To be fair, U.S. strategists constantly generate plans based on a variety of scenarios, no matter how unlikely. For example the U.S. in the lead up to World War II had a war plan designed to counter an attack from the British Isles and more recently created a plan to handle a so-called zombie infestation.
However, the ultimate plan that guided U.S. construction ahead of World War II was War Plan Orange, the plan that focused on the contingency of an expansionist Japanese Empire.
While Chinese capabilities are surely in the mind of U.S. strategists, the Pentagon is also seeking closer military-to-military relationship with Beijing and the PLA.
China is sending four ships to the U.S. led Rim of the Pacific (RIMPAC) 2014 multi-national exercise later this month and Greenert and his wife are set to meet his counterpart, PLAN chief Adm. Wu Shengliin, in a July visit to China.
China and the U.S. are also signatories to the Conduct Unplanned Encounters at Sea (CUES).

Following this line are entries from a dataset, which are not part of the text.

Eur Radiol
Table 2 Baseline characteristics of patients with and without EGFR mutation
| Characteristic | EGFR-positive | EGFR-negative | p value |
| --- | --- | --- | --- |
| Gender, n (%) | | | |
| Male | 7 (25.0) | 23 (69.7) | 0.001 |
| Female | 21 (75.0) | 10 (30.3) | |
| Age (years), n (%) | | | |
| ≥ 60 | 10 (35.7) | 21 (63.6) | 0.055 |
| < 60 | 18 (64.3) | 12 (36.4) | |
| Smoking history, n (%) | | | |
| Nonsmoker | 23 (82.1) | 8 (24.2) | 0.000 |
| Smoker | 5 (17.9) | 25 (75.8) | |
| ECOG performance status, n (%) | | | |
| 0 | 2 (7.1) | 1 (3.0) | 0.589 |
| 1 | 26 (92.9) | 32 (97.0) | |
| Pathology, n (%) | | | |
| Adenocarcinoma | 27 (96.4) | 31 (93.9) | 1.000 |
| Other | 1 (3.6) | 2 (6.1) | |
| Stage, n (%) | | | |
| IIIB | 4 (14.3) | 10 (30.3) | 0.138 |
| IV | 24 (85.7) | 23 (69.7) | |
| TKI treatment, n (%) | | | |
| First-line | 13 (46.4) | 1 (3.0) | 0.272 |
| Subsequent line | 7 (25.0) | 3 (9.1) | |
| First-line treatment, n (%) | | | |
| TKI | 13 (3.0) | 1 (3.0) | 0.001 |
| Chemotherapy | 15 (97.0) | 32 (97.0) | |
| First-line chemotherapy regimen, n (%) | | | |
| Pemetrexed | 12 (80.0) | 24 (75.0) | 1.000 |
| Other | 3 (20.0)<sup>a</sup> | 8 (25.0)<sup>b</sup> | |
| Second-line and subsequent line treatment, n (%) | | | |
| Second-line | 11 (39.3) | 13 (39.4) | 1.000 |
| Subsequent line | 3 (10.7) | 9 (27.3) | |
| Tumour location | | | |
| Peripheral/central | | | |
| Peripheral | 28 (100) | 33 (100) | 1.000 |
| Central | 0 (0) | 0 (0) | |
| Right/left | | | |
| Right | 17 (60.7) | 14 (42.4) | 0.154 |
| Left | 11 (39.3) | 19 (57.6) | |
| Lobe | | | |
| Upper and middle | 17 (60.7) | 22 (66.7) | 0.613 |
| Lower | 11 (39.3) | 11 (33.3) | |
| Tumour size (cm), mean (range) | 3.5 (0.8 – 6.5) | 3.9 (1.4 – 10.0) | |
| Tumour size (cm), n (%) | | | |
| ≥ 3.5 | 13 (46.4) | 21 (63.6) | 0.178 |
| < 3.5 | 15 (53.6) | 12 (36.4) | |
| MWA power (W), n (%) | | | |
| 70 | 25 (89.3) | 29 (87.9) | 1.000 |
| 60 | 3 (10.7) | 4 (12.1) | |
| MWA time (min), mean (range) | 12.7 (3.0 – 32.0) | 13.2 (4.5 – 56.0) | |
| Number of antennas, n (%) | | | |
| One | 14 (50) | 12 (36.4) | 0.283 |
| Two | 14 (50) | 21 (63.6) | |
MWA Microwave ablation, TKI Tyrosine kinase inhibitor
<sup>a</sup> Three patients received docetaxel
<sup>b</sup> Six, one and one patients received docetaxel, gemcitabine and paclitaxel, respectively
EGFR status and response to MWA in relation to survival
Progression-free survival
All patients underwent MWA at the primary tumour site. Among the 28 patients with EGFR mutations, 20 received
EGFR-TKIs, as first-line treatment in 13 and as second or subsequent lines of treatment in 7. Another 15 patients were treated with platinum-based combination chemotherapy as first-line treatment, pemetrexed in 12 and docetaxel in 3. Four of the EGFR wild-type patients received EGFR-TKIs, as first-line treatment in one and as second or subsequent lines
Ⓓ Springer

A late 2013 run-in between a PLAN amphibious ship and the guided missile cruiser USS Cowpens (CG-63), in part, prompted 21 Pacific nations to sign a military maritime rules-of-the-road earlier this year.
“My view when people ask me ‘what are you going to do about the South China Sea?’ [I say] we’re going to manage it, we’re going to work CUES,” Greenert said.
“We’ve got to manage through it, kiddo.”
Greenert’s view on discussing countering China openlly was disputed by at least one speaker at the Current Strategy Forum.
“I think it’s important for leaders to find ways to talk about China as a military rival,” in order to inform civilian leadership, Aaron Friedberg, a professor at Princeton University said in a later panel.